_Given text_
* * * *
Judge Matthew W. McFarland of the Southern District of Ohio on Wednesday granted a preliminary injunction against the Air Force from punishing airmen who filed for a religious exemption to the Biden administration’s vaccine mandate.
The order came almost two weeks after McFarland ordered a temporary restraining order against the Air Force from pursuing punitive measures against those airmen, and the Air Force did not successfully argue against it.
McFarland wrote that the Air Force failed to raise any “persuasive arguments” for why the Court should not extend an existing Preliminary Injunction prohibiting the Air Force from punishing a group of plaintiffs to all airmen seeking religious exemption. He added:
[T]he Court reminds Defendants that ‘[i]t is emphatically the province and duty of the judicial department to say what the law is. Thus, due to the systematic nature of what the Court views as violations of Airmen’s constitutional rights to practice their religion as they please, the Court is well within its bounds to extend the existing preliminary injunction to all Class Members.
Aaron Siri, whose lawfirm represented the plaintiffs, tweeted: “Proud to announce our firm, along with @ChrisWiest11 and Tom Bruns, just obtained a national preliminary injunction prohibiting the air force, space force, and air national guard from penalizing service members that refused a C19 V for religious reasons.”
* * * *
_Tasks_
1) Using the article on the Air Force vaccine ruling, answer these:
(a) In which court district does Judge Matthew W. McFarland sit?
(b) About how long after the temporary restraining order did the preliminary injunction come?
(c) In Aaron Siri's tweet, which forces besides the air force does the injunction cover?
2) Rewrite the part of the article on the Air Force vaccine ruling starting with "McFarland wrote that" and going on through "all Class Members.", substituting "Tribunal" for "Court" throughout.
3) Resume the article on the Air Force vaccine ruling after its last sentence, and write on in the same manner.
The records that come next are taken from a different source than the article.

_Data under study_
* * * *
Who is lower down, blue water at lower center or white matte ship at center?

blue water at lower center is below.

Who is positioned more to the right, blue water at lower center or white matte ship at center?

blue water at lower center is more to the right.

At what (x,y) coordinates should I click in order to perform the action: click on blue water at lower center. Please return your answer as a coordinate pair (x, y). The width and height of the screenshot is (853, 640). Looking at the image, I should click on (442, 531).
* * * *
_Results of the exercise_
1)
(a) The Southern District of Ohio.
(b) Almost two weeks.
(c) The space force and the air national guard.

2)
McFarland wrote that the Air Force failed to raise any “persuasive arguments” for why the Tribunal should not extend an existing Preliminary Injunction prohibiting the Air Force from punishing a group of plaintiffs to all airmen seeking religious exemption. He added:
[T]he Tribunal reminds Defendants that ‘[i]t is emphatically the province and duty of the judicial department to say what the law is. Thus, due to the systematic nature of what the Tribunal views as violations of Airmen’s constitutional rights to practice their religion as they please, the Tribunal is well within its bounds to extend the existing preliminary injunction to all Class Members.

3)
Proud to announce our firm, along with @ChrisWiest11 and Tom Bruns, just obtained a national preliminary injunction prohibiting the air force, space force, and air national guard from penalizing service members that refused a C19 V for religious reasons. https://t.co/bXMFwIChO0
— Aaron Siri (@AaronSiriSG) July 27, 2022
The order considers the class to include:
All active-duty, active reserve, reserve, national guard, inductees, and appointees of the United States Air Force and Space Force, including but not limited to Air Force Academy Cadets, Air Force Reserve Officer Training Corps (AFROTC) Cadets, Members of the Air Force Reserve Command, and any Airman who has sworn or affirmed the United States Uniformed Services Oath of Office or Enlistment and is currently under command and could be deployed, who: (i) submitted a religious accommodation request to the Air Force from the Air Force COVID-19 vaccination requirement, where the request was submitted or was pending, from September 1, 2021 to the present; (ii) were confirmed as having had a sincerely held religious belief substantially burdened by the Air Force’s COVID19 vaccination requirement by or through Air Force Chaplains; and (iii) either had their requested accommodation denied or have not had action on that request.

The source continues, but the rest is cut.